Full details over on our sister blog, Southampton Bus Update.

Wednesday, 3 September 2014

BANES botches bus help

Bath And North East Somerset Council, also known as BANES, have managed to get a good news story carried by Now Bath regarding the acceptance of First Day tickets on a tendered evening service between Bath and Midsomer Norton. Sadly, the much trumpeted help isn't actually much help at all, as the first commenter on Now Bath quite rightly points out. So what's going on?

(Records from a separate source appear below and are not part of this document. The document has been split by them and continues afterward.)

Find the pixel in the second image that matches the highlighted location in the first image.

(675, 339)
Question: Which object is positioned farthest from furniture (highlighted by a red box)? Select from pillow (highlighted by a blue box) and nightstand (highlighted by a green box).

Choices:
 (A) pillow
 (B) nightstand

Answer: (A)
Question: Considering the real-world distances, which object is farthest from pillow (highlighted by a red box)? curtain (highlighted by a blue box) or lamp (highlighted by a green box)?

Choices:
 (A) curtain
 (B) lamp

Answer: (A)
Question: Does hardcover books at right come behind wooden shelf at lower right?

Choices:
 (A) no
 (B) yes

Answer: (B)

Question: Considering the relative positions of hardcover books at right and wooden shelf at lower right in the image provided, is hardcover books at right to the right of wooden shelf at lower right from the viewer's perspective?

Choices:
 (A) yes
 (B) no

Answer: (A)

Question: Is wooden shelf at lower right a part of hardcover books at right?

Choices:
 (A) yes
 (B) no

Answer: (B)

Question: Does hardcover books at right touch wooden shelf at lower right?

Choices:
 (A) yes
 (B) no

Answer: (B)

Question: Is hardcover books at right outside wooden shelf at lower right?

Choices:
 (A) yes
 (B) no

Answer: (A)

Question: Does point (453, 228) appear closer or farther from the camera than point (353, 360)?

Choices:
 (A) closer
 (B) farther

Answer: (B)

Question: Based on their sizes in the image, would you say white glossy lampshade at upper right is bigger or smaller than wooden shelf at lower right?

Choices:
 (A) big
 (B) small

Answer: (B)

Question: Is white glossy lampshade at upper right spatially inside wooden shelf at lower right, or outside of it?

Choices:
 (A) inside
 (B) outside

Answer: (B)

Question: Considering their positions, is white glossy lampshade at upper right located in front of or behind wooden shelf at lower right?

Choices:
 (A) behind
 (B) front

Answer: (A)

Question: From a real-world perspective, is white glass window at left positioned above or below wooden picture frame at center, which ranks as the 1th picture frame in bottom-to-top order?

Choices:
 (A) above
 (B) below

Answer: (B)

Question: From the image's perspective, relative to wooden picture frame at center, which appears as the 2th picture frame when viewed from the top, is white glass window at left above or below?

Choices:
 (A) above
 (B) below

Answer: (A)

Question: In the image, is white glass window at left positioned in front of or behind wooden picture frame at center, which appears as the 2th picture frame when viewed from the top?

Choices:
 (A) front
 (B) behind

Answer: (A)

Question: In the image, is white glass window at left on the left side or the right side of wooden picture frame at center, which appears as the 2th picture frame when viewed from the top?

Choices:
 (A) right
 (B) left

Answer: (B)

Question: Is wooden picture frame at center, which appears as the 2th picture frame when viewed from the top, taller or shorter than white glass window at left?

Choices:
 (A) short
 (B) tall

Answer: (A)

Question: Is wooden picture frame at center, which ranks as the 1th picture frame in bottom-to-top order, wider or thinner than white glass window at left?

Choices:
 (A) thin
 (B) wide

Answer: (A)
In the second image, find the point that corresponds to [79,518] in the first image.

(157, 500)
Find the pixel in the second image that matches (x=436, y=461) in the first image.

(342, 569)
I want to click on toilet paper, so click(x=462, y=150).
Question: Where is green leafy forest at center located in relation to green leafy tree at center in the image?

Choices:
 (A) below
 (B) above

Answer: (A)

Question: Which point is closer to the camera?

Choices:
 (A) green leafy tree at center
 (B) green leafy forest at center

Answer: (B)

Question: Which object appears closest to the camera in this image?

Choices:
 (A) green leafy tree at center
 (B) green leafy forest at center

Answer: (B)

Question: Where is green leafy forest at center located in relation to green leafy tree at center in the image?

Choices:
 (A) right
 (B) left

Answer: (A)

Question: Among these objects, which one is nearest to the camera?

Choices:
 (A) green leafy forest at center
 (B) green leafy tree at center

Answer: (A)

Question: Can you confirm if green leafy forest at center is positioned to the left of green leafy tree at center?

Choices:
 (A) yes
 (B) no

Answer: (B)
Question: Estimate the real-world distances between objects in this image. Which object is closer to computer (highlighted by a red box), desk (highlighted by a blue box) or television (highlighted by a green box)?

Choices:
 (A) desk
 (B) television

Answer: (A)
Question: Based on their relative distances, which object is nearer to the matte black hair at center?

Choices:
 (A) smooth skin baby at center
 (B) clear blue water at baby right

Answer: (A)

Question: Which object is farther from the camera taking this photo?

Commuters between Bath and Midsomer Norton have a choice of five routes from First:

But if you need to get back to Bath in the evening, there's a problem. Here are extracts from First's timetables:

The evening service is operated by Wessex, while First run the daytime service. There used to be an agreement in place whereby Wessex would accept First's return tickets, but with the introduction of First's 'Fairer Fares' return fares were scrapped. This left passengers needing to use both with a choice of two singles or a multi-operator Avon Rider at £7.20.

BANES's new arrangement with Wessex means that passengers can use a FirstDay to return on a Wessex bus. The cheapest FirstDay that is valid for Bath to Midsomer Norton?

A whole 20p cheaper than Avon Rider.

Passengers will be left thinking that BANES doesn't have a clue how much it costs to use the bus on its patch and that it doesn't really care as long as it can spin some positive publicity out of it.

Shame on Now Bath for not researching the impact on passengers and allowing themselves to just regurgitate local authority propaganda.

Monday, 1 September 2014


Edinburgh has launched its Citysmart card in a blaze of publicity, trumpeting it as the Scottish capital's version of Oyster.

But, as the Edinburgh Evening News points out, some bus passengers will find it cheaper to keep buying paper tickets.

Lothian Buses operate a flat fare of £1.50 per journey. They also offer a day ticket at £3.50, which it makes sense to buy if you're going to be making more than 2 journeys in a day. But the Citysmart will only register single journeys, charging you £1.50 a time. So if you will be using more than 2 buses in a day, you should shun Citysmart in favour of a paper day ticket.

The same applies to Edinburgh Trams, providing you're not travelling to or from the airport.

Citysmart is not valid on the buses of operators other than Lothian and also cannot be used on trains. So while it is a step forward, it's a bit misleading to call it an Oyster equivalent.